[Stored records]
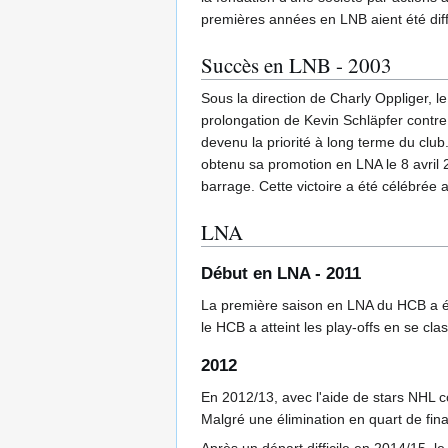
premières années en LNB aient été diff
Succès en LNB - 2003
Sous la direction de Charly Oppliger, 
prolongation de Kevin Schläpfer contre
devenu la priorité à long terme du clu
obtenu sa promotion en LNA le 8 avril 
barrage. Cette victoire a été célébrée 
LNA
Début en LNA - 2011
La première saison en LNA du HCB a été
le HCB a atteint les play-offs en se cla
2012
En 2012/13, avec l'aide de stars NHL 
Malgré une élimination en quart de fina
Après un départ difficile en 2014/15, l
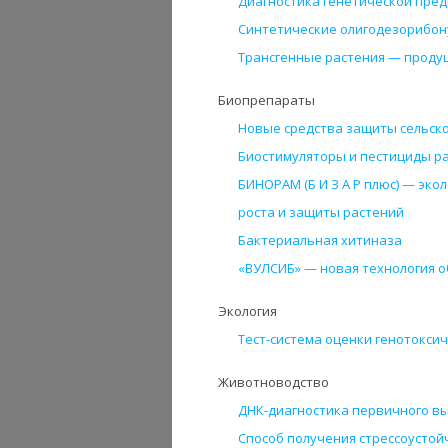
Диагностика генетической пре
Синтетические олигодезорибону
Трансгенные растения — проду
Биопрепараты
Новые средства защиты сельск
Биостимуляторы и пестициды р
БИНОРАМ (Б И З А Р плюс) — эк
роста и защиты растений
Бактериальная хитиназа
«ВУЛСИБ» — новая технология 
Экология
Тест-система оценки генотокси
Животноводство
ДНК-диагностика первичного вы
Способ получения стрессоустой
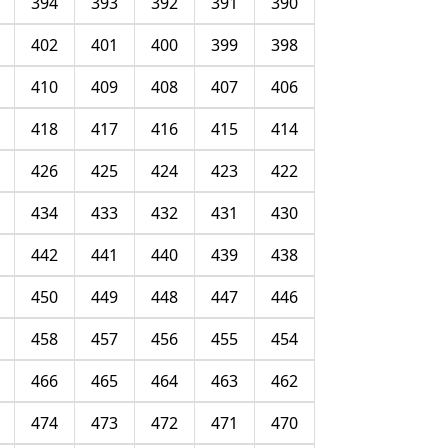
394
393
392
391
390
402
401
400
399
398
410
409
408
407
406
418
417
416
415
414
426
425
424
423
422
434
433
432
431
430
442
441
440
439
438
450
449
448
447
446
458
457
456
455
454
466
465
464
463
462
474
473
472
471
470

---

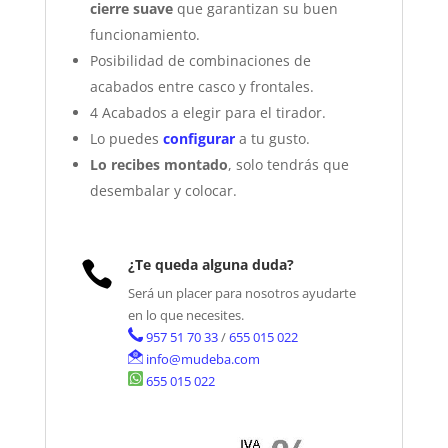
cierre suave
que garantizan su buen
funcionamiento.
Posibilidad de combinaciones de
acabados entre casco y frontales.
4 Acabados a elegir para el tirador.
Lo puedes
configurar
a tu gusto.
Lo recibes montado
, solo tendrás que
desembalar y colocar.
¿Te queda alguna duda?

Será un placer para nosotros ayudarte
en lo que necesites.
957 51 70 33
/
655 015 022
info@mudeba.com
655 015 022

Task prompt:
List each line of the listing that contains the word "para".

Solution to the exercise:
4 Acabados a elegir para el tirador.
Será un placer para nosotros ayudarte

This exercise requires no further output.